Luc Delfosse

« Oui, j’adore les sondages. Ils me font rire jaune à 37,04 % et striduler de honte à 98,07 % »

Luc Delfosse Auteur, journaliste

J’adore les sondages. On n’a rien connu de plus hilarant depuis Le Tribunal des flagrants délires, les pets mélodiques du Bombé dans La Soupe aux choux, le duel entre le roi Arthur et le Chevalier noir dans Sacré Graal et, of course, Marc Moulin dans Le jeu des dictionnaires.

Le sondage, c’est la Pythie ressuscitée à grands frais par les vieux médias qui, à ce qu’il paraît, n’ont plus un clou pour faire chaque jour leur métier (dire, relever, révéler, enquêter, étayer, expliquer…), font rouler les charrettes de journalistes et bouclent à coups de dépêches brutes et de supplétifs payés au plancher. A chacun ses tireuses de tarot qui vous annoncent sur cinq pages ou dix minutes d’antenne hystériques pleines de  » tartes  » éclatantes comme des sucres d’orge polychromes  » rencontres exotiques et rentrées d’argent imminentes « . Bref, on promet Hilary et c’est un clone de Mussolini et Henry Ford qui sort du chapeau, Juppé et voilà Fillon, un  » oui  » confortable et on déguste le Brexit, un  » duel  » Macron versus la fille du borgne et… mais n’anticipons pas : le pire est à venir.

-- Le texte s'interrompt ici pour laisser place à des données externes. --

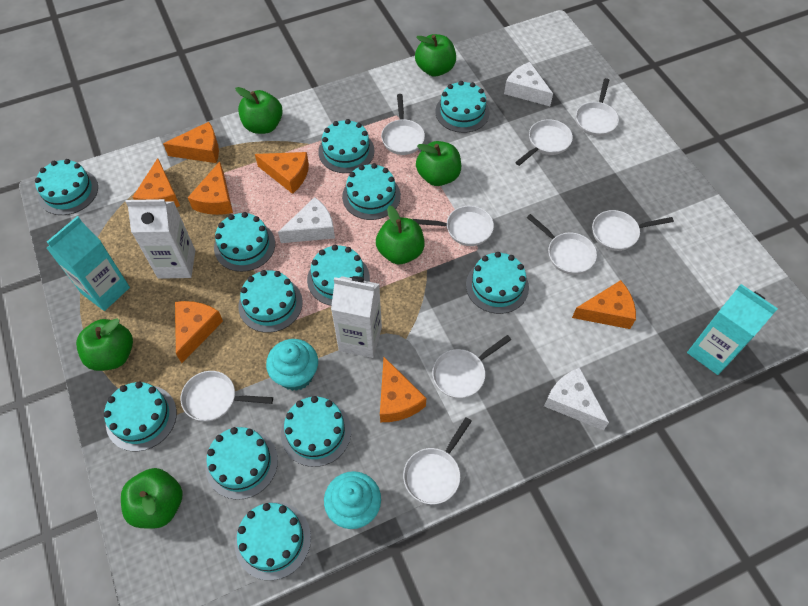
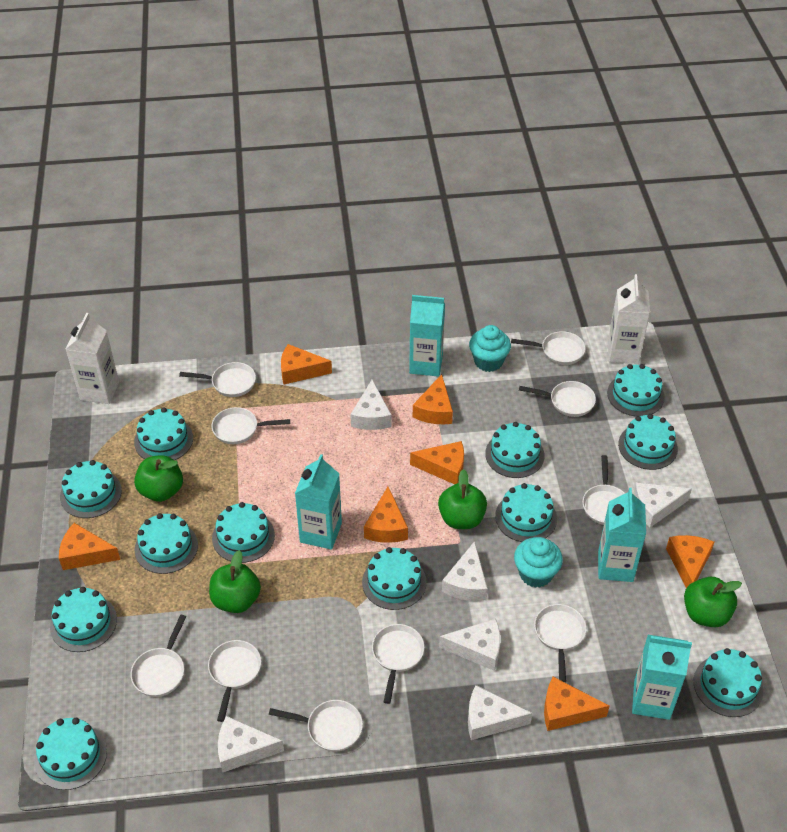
green apple: [76,318,133,371] [121,468,183,529] [235,87,283,134] [376,205,425,264] [415,34,456,77] [416,141,461,186] = 6 -> [134,455,183,502] [209,550,261,613] [438,469,487,529] [684,577,742,627] = 4
turquoise carton: [47,216,130,311] [687,284,778,375] = 2 -> [295,454,342,550] [409,295,445,377] [598,488,646,582] [632,635,692,720] = 4
white cheese: [278,197,335,243] [504,62,553,106] [544,367,609,430] = 3 -> [218,716,284,773] [350,380,392,430] [439,618,500,671] [442,541,488,601] [468,685,532,740] [633,483,692,528] = 6
white pan: [181,371,273,421] [381,94,425,155] [403,417,472,504] [412,206,494,246] [432,335,511,398] [515,119,573,166] [527,214,597,275] [576,78,619,136] [592,210,674,251] = 9 -> [131,615,186,697] [179,362,256,397] [208,640,261,722] [212,407,290,444] [269,700,363,752] [372,624,424,704] [511,331,586,365] [519,381,596,417] [534,604,586,682] [582,455,625,525] = 10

Au soir du  » test  » grandeur nature, les urnes vidées, tout s’explique, bien sûr. Ah la la !  » L’échantillonnage  » ne tenait pas assez compte des culs-de-jatte et des goitreux ;  » un élément de dernière minute a lourdement impacté le choix des électeurs  » ; on a peut-être foiré le  » lissage  » – lisez le traficotage alchimique – des chiffres… De toute façon, restons zen : il ne s’agissait que  » d’un coup de projecteur à un moment donné « . Mais enfin, l’essentiel n’était-il pas de se monter le chou et, pardon, de  » niquer la concurrence  » ? Bref, le quidam insondé beugle durant quelques jours, le politique promet de légiférer sur les méthodes des  » instituts « , les  » panels  » de… volontaires si peu représentatifs, la rémunération (mais oui !) des sondés. Puis, tout recommence comme si de rien n’était.

Tiens, l’autre jour, on nous annonce que le PS s’effondre. Pire : en Wallonie, le PTB de Jésus-Marie-Joseph Staline le passerait  » désormais  » de quelques décimales. Bref, la claque après une longue existence au service de la classe laborieuse et de quelques oncles Picsou. Le séisme paraît de telle magnitude sur l’échelle du Boulevard de l’Empereur (dite  » échelle Publifin « ) que l’un des commanditaires, la RTBF, prend l’initiative, en toute indépendance va sans dire, de demander au sondeur de vérifier ses chiffres (1). Confirmés ! Le surlendemain, coucou ! Qui caracole comme Tartarin en tête des personnalités adulées par les Wallons ? Mais oui : Elio Di Rupo, avec… 30 % d’opinions positives. Un sondé sur trois ! Sept points plus bas, au cul-de-basse-fosse donc – on trouve le Premier ministre (rappelons tout de même que, selon cette  » enquête d’opinion « , le MR serait désormais  » le premier parti  » sudiste…). A huit points apparaît Raoul Hedebouw, la nouvelle coqueluche de la gauche (à raison) excédée. J’attends  » l’expert  » qui, la bouche en cul de poule, viendra nous expliquer que peu de Wallons savent que M. Di Rupo, par ailleurs malentendant, malvoyant, amnésique et candide, est le capitaine de ce radeau de la Méduse et des parvenus depuis 1999. Oui, j’adore les sondages. Ils me font rire jaune à 37,04 % et striduler de honte à 98,07 %. Le compte est bon, je crois.